Crisis breeds innovation. The de-risking crisis has created a large and growing market of underserved businesses — businesses that need banking and payment services, are willing to pay for them, and are perfectly legitimate but cannot access them through traditional channels. This market opportunity is attracting investment, talent, and entrepreneurial energy that is driving the development of alternative infrastructure.

For the SMEs affected by de-risking, the practical path forward involves several steps. First, diversifying banking relationships — never depend on a single institution for critical financial services. Second, investing in compliance infrastructure — having documented policies, clean records, and audit-ready documentation makes it easier to establish and maintain banking relationships. Third, exploring alternative financial platforms — digital banks, fintech payment providers, and managed business workspace solutions that are designed for international operations. Fourth, engaging with industry associations and advocacy groups that are working to influence regulatory policy and promote the interests of legitimate international businesses.

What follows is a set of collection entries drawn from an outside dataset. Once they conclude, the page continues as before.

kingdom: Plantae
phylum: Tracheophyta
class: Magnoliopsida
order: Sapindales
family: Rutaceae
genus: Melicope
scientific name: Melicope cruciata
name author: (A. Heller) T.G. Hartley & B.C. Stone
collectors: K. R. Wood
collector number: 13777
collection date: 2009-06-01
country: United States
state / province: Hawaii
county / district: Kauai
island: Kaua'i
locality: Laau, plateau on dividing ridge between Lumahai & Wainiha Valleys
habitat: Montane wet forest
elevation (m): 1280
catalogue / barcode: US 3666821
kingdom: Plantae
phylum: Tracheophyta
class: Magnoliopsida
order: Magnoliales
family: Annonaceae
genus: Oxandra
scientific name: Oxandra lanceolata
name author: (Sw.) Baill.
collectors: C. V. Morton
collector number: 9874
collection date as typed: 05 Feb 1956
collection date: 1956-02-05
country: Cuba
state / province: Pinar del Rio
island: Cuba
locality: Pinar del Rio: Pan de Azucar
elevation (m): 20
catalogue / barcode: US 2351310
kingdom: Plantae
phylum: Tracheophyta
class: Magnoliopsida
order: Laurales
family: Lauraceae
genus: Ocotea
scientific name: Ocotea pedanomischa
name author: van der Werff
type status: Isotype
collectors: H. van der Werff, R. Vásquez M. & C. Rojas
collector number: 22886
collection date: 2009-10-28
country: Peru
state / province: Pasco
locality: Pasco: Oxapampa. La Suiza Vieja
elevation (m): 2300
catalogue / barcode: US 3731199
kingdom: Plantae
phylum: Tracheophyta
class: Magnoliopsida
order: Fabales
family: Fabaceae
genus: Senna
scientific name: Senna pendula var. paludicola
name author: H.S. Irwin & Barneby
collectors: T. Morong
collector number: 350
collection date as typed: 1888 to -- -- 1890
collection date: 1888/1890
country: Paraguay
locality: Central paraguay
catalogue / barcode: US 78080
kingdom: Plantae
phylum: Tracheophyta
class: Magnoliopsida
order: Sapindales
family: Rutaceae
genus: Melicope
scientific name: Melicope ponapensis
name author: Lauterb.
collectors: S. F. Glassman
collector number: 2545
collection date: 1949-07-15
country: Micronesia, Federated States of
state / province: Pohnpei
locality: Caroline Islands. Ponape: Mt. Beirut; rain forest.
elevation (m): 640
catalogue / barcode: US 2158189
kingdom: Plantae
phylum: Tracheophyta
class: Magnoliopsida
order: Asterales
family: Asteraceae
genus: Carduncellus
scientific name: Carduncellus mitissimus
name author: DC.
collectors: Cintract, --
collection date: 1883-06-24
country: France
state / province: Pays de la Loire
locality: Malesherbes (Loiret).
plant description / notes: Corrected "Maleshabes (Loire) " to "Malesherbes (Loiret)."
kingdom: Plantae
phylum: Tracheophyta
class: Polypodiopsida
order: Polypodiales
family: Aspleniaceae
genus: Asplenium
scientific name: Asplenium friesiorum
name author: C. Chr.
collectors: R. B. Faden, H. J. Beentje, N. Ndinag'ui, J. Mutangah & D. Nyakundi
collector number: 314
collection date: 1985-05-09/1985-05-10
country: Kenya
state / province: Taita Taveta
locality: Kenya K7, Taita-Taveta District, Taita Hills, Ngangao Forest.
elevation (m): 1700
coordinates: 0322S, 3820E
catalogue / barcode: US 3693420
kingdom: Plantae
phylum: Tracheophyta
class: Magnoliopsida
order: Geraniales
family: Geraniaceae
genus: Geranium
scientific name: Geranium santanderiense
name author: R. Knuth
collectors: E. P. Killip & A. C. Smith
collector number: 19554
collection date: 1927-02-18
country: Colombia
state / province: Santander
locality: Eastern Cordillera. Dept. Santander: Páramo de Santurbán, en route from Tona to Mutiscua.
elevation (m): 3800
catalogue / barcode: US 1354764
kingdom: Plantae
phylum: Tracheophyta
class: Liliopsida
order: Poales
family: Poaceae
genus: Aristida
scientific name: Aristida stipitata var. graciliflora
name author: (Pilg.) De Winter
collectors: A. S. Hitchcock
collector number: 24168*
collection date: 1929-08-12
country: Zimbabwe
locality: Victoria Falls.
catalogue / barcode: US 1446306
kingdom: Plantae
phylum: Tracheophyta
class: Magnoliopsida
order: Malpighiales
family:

The transition from a bank-centric to a platform-centric model of cross-border financial services is already underway. The businesses that adapt to this transition early — by building relationships with alternative providers, investing in compliance capability, and diversifying their financial infrastructure — will be better positioned to weather the continued de-risking storm. Those that cling to the traditional model of a single banking relationship for all their financial needs may find that the relationship is terminated without warning, leaving them with no backup plan and no viable alternative.

Looking Forward

Global de-risking is not a temporary disruption — it is a structural transformation of the financial system. The banks that are exiting relationships with international SMEs are unlikely to return, because the regulatory and economic incentives that drove their departure have not changed and are unlikely to change in the foreseeable future.

What comes next will be shaped by the choices that businesses, regulators, and technology providers make in the coming years. If regulators continue to tighten AML requirements without providing safe harbours for good-faith service to legitimate businesses, de-risking will accelerate. If technology providers can deliver compliance solutions that reduce the cost and improve the accuracy of risk management, banks and alternative providers may expand their risk appetite. If businesses invest in their own compliance capabilities, they will be better positioned to maintain and establish financial relationships.

For the international operator — the trade business, the project contractor, the service principal — the imperative is clear: build financial resilience by diversifying relationships, investing in compliance, and engaging with the alternative infrastructure that is emerging to fill the void. The era of taking banking access for granted is over. The era of actively managing your financial infrastructure has begun.